Re: [PATCH 2/3] devel/schemata: describe version 4

[David Bremner]

David Bremner <david@tethera.net> writes:

> Replace numeric errors with human readable flags.  Not all sig_error
> keys will necessarily be generated with a given version of gmime.
>
> Drop status "none" as it's currrently unused and I don't know what
> it's for.
> ---
>  devel/schemata | 24 ++++++++++++++++++++----
>  1 file changed, 20 insertions(+), 4 deletions(-)
>
> diff --git a/devel/schemata b/devel/schemata
> index 00ebb7a6..048b05c0 100644
> --- a/devel/schemata
> +++ b/devel/schemata
> @@ -14,7 +14,7 @@ are interleaved. Keys are printed as keywords (symbols preceded by a
>  colon), e.g. (:id "123" :time 54321 :from "foobar").

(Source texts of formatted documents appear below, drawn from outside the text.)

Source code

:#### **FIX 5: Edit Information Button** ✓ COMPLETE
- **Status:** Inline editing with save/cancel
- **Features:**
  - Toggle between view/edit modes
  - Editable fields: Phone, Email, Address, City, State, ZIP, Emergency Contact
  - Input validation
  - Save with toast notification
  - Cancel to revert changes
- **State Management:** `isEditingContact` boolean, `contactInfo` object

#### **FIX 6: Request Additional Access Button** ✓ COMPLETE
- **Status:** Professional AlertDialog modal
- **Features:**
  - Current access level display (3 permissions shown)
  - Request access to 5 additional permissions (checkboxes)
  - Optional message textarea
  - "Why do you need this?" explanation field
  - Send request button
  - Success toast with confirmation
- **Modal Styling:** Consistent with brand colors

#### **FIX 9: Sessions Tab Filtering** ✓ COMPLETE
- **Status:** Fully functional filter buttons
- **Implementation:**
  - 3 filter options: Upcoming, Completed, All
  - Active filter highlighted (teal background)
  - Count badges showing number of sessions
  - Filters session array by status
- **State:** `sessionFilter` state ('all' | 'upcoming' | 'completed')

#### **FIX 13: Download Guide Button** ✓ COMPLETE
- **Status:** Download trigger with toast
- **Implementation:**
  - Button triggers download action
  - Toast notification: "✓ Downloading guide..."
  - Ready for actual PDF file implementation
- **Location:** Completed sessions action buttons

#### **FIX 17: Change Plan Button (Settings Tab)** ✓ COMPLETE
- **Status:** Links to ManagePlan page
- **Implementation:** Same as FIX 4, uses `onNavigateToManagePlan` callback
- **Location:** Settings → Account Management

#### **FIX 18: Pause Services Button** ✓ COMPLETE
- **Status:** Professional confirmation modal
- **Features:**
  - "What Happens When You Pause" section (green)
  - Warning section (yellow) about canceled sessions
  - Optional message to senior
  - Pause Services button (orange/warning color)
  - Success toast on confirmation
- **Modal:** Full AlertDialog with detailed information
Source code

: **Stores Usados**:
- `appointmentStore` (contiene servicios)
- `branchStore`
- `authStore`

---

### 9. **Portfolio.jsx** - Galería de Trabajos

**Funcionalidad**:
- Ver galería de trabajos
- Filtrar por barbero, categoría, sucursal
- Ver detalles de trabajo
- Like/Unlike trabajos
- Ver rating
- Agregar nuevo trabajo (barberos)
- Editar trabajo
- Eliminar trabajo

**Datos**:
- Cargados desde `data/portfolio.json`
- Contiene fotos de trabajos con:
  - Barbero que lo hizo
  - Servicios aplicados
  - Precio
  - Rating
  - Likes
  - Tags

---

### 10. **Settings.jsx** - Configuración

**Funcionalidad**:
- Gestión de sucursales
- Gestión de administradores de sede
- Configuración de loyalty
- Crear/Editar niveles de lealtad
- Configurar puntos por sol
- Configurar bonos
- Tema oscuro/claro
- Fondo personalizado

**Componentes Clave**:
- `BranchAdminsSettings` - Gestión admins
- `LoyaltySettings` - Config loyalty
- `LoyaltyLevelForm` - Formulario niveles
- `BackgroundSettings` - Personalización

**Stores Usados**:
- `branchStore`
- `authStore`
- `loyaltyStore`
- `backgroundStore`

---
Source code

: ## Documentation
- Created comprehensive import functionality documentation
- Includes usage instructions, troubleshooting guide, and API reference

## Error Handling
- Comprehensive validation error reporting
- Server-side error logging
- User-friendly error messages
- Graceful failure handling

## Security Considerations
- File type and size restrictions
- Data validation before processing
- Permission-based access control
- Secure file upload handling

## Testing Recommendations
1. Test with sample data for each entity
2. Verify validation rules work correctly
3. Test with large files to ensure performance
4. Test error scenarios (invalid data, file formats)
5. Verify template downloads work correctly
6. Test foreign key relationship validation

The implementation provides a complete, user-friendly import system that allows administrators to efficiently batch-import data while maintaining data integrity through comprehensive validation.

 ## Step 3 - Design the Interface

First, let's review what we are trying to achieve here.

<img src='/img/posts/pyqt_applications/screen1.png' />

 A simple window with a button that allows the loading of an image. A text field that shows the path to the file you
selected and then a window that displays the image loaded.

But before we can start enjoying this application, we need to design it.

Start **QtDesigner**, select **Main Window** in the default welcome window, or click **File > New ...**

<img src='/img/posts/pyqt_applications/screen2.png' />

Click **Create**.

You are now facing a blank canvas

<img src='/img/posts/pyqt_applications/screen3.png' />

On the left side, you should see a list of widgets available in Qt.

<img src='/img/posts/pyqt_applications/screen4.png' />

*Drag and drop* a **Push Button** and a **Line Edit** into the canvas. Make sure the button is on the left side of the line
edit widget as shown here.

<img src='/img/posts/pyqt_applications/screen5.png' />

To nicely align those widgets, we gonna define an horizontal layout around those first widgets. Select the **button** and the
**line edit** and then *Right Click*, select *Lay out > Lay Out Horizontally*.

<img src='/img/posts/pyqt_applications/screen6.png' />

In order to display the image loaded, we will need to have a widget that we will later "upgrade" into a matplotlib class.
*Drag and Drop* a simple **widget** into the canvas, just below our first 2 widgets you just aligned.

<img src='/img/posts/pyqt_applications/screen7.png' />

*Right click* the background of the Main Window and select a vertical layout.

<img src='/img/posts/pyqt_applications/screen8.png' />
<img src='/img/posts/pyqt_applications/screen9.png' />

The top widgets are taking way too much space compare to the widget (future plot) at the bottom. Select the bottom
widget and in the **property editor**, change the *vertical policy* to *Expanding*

Null is printed as
>  nil, true as t and false as nil.
>  
> -This is version 2 of the structured output format.
> +This is version 4 of the structured output format.
>  
>  Version history
>  ---------------
> @@ -30,6 +30,10 @@ v3
>  - Replaced message.filename string with a list of filenames.
>  - Added part.content-disposition field.
>  
> +v4
> +- replace signature error integer bitmask with a set of flags for
> +  individual errors.
> +
>  Common non-terminals
>  --------------------
>  
> @@ -121,7 +125,7 @@ sigstatus = [signature*]
>  
>  signature = {
>      # (signature_status_to_string)
> -    status:         "none"|"good"|"bad"|"error"|"unknown",
> +    status:         "good"|"bad"|"error"|"unknown",
>      # if status is "good":
>      fingerprint?:   string,
>      created?:       unix_time,
> @@ -129,8 +133,20 @@ signature = {
>      userid?:        string
>      # if status is not "good":
>      keyid?:         string
> -    # if the signature has errors:
> -    errors?:        int
> +    errors: 	    sig_errors

I vacillated back and forth, but currently the code only shows the error
map when it's non-empty. So I've updated that to errors?: in git.